Would a heatmat be better? That's what I've got now but in a very small section of the larger tank


----------



## Philsuma (Jul 18, 2006)

I'm no water expert by any means and I kind agree ^^ with what you say but I've raised the rarest and hardest frogs in the past 10 years on Pennsyltucky tap water and I'm pretty sure it has chloramine added. I used to spend 800.00 a year of delivered distilled water but that cost and lifting the jugs around got old real fast.


----------



## FlaviaR (Oct 31, 2021)

Philsuma said:


> I'm no water expert by any means and I kind agree ^^ with what you say but I've raised the rarest and hardest frogs in the past 10 years on Pennsyltucky tap water and I'm pretty sure it has chloramine added. I used to spend 800.00 a year of delivered distilled water but that cost and lifting the jugs around got old real fast.


Just water with no conditioner? Do you leave it uncovered for a while? Thank you so much.


----------



## Socratic Monologue (Apr 7, 2018)

An IR temp gun is the tool to measure temps in a frog viv. They can be purchased at hardware stores or Amazon. 

For heat, from best to worst in this order:

heating the whole house (safest, most easily controllable)
heating the room with a safe space heater (oil filled electric)
putting the viv into a custom-designed heated cabinet
radiant heat panel (work well, moisture-resistant, but hard to implement into a dart viv since the panel is large).
heat mat or heat lamp (tie for last place, as heat mats don't really work for heating an entire enclosure that's vented and uninsulated; heat lamps because they heat a spot and darts aren't naturally basking thermoregulators).
Also consider swapping out LED lighting for florescents -- makes more heat and can raise the daytime temps.

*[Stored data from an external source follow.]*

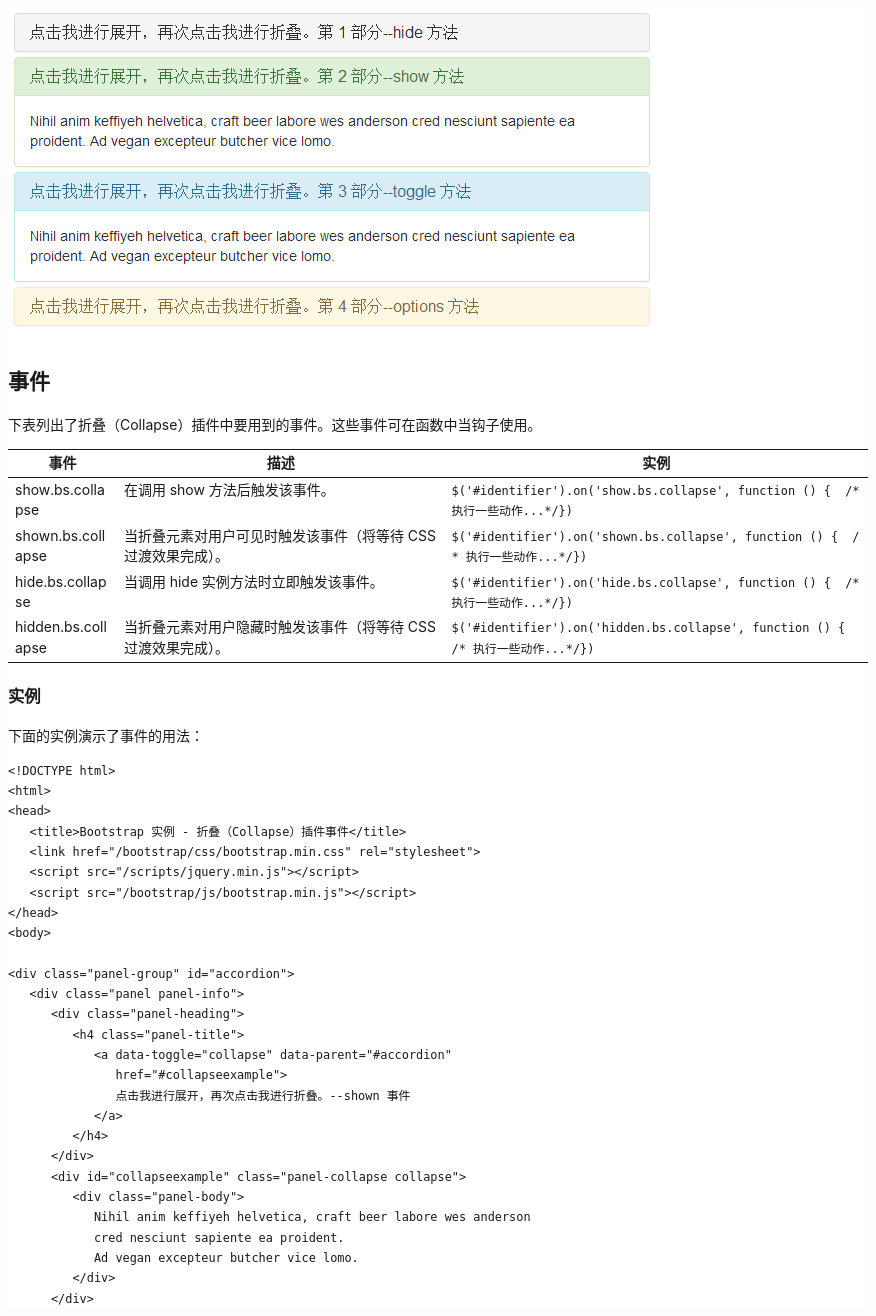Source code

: ![折叠（Collapse）插件方法](img/collapsepluginmethod_demo.jpg)

## 事件

下表列出了折叠（Collapse）插件中要用到的事件。这些事件可在函数中当钩子使用。

| 事件 | 描述 | 实例 |
| --- | --- | --- |
| show.bs.collapse | 在调用 show 方法后触发该事件。 |`$('#identifier').on('show.bs.collapse', function () {  /* 执行一些动作...*/})` |
| shown.bs.collapse | 当折叠元素对用户可见时触发该事件（将等待 CSS 过渡效果完成）。 |`$('#identifier').on('shown.bs.collapse', function () {  /* 执行一些动作...*/})` |
| hide.bs.collapse | 当调用 hide 实例方法时立即触发该事件。 |`$('#identifier').on('hide.bs.collapse', function () {  /* 执行一些动作...*/})` |
| hidden.bs.collapse | 当折叠元素对用户隐藏时触发该事件（将等待 CSS 过渡效果完成）。 |`$('#identifier').on('hidden.bs.collapse', function () {  /* 执行一些动作...*/})` |

### 实例

下面的实例演示了事件的用法：

```
<!DOCTYPE html>
<html>
<head>
   <title>Bootstrap 实例 - 折叠（Collapse）插件事件</title>
   <link href="/bootstrap/css/bootstrap.min.css" rel="stylesheet">
   <script src="/scripts/jquery.min.js"></script>
   <script src="/bootstrap/js/bootstrap.min.js"></script>
</head>
<body>

<div class="panel-group" id="accordion">
   <div class="panel panel-info">
      <div class="panel-heading">
         <h4 class="panel-title">
            <a data-toggle="collapse" data-parent="#accordion"
               href="#collapseexample">
               点击我进行展开，再次点击我进行折叠。--shown 事件
            </a>
         </h4>
      </div>
      <div id="collapseexample" class="panel-collapse collapse">
         <div class="panel-body">
            Nihil anim keffiyeh helvetica, craft beer labore wes anderson
            cred nesciunt sapiente ea proident.
            Ad vegan excepteur butcher vice lomo.
         </div>
      </div>
```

Accurately measuring the temps of the viv and the room needs to be done before adding any heat, though.


----------



## FlaviaR (Oct 31, 2021)

Socratic Monologue said:


> An IR temp gun is the tool to measure temps in a frog viv. They can be purchased at hardware stores or Amazon.
> 
> For heat, from best to worst in this order:
> 
> ...


Thank you so much, I'm going to move them back to my parents house that has more stable heated rooms as it's a small cottage compared to a Wearhouse conversion flat. I've put them in a smaller RUB with a heat mat and theyre eating for now, but still quite slow.


----------



## FlaviaR (Oct 31, 2021)

Socratic Monologue said:


> An IR temp gun is the tool to measure temps in a frog viv. They can be purchased at hardware stores or Amazon.
> 
> For heat, from best to worst in this order:
> 
> ...


I'm going to order one of those thermometers today, thank you so much


----------



## Scott (Feb 17, 2004)

Your original post is over here.

This thread will probably get combined with the original, so please be sure you know where it is?


----------



## FlaviaR (Oct 31, 2021)

Scott said:


> Your original post is over here.


Thank you for linking it! I've talked with a few people that say the water conditioner would have no affect on them. They seem to be moving a bit more now that I've warmed their smaller box.


----------